Le représentant de Zimbabwe a déclaré que son pays s'associe fermement à la déclaration du Royaume d'Arabie saoudite. Le Zimbabwe ne veut jeter le blâme sur qui que ce soit, il faut défendre la liberté de parole et de pensée. Une séance extraordinaire irait dans ce sens.
Le représentant de la Syrie a déclaré que la vérité est la première victime des guerres. Dans ce cas, ce sont les civils qui sont atteints, la guerre n'aide pas le peuple iraqien, la guerre ne vise pas la démocratie; tout ce qui a été dit s'est avéré faux. La Commission a une tâche principale : faire respecter les droits de l'homme. Elle ne peut donc ignorer ce qui se passe en Iraq. Le peuple iraqien souffre de la famine, du manque d'eau, une véritable catastrophe. Le Groupe occidental doit revenir sur sa demande de vote sur une session spéciale concernant l'Iraq, dont le sujet exclusif sera la réduction, la fin des souffrances du peuple iraqien. Ces atermoiements à la Commission ne font qu'augmenter le nombre de ces victimes.

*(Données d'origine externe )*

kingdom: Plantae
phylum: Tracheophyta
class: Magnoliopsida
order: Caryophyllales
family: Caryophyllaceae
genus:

Le représentant du Pakistan a regretté que malgré les efforts de son pays en vue de trouver une solution pacifique à la crise, la guerre ait été lancée contre l'Iraq. Il a souligné la responsabilité de la Commission qui se doit de faire respecter le droit international humanitaire, et de tout faire pour éviter les pertes civiles et la destruction de lieux de culte et du patrimoine culturel. Il a cité le Comité international de la Croix-Rouge qui a rappelé aux États leurs obligations au titre des conventions de Genève, qu'ils ont tous signés. Il a appelé les belligérants à restaurer entre autres, les conduites d'eau de la ville de Bassora. Il a insisté sur le fait que, quelle que soit la crise, les Conventions de Genève doivent être appliquées dans leur intégralité. Il a mis l'accent sur la responsabilité de la communauté internationale à l'égard du peuple iraquien, y compris son droit sur ses ressources. Il a appuyé la proposition ayant pour objectif de réunir une séance extraordinaire sur la situation humanitaire en Iraq. Il a insisté pour que l'objectif de cette réunion soit respecté.
Rappelant que son pays est coauteur de cette proposition, la représentante de la Malaisie s'est déclarée convaincue de l'illégalité de la guerre en Iraq, qui se déroule en violation de la Charte des Nations Unies. C'est pourquoi cette offensive armée a été vivement condamnée par le Parlement malaisien. La Malaisie demande instamment que l'on mette fin aux hostilités et achemine l'aide humanitaire en Iraq. S'appuyant sur les images de violence diffusées sur les grands réseaux télévisés mondiaux, elle s'est prononcée en faveur de la tenue d'une séance extraordinaire sur la guerre en Iraq et a estimé que si cela n'était pas possible, la Commission devrait sans doute envisager de clore cette session, faute d'avoir pu remplir son rôle.
Le représentant de l'Irlande (au nom des pays membres de la Commission qui sont membres de l'Union européenne et de la Pologne) a déclaré que l'Union européenne est disposée à parler de la situation en Iraq du point de vue des droits de l'homme et de la situation humanitaire. Il a exprimé l'espoir que ce conflit se terminerait au plus tôt et a appelé toutes les parties à respecter les Conventions de Genève. L'Union européenne estime néanmoins que le maintien de la paix et de la sécurité internationale relèvent au premier chef du Conseil de sécurité des Nations Unies et elle ne pourra donc pas appuyer cette proposition : elle votera contre.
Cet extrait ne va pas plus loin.